**Assignment**
Nothing outside the range is wanted. Repeat exactly the lines below from the one with "Bone marrow aspirate" through the one with "Diagnosis: Mixed Phenotype".

**Given records**
◇ ◇ ◇ ◇

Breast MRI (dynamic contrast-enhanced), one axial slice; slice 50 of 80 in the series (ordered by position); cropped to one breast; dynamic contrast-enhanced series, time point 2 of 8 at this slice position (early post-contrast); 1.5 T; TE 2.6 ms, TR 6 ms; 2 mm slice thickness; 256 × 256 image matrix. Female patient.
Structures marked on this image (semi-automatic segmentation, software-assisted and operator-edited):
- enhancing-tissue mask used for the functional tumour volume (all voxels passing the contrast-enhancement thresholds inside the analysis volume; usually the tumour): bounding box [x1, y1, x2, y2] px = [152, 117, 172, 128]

◇ ◇ ◇ ◇

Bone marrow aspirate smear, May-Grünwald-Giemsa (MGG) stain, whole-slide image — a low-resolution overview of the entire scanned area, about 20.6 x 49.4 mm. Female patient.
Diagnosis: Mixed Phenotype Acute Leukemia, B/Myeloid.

◇ ◇ ◇ ◇

**Finished task**
Bone marrow aspirate smear, May-Grünwald-Giemsa (MGG) stain, whole-slide image — a low-resolution overview of the entire scanned area, about 20.6 x 49.4 mm. Female patient.
Diagnosis: Mixed Phenotype Acute Leukemia, B/Myeloid.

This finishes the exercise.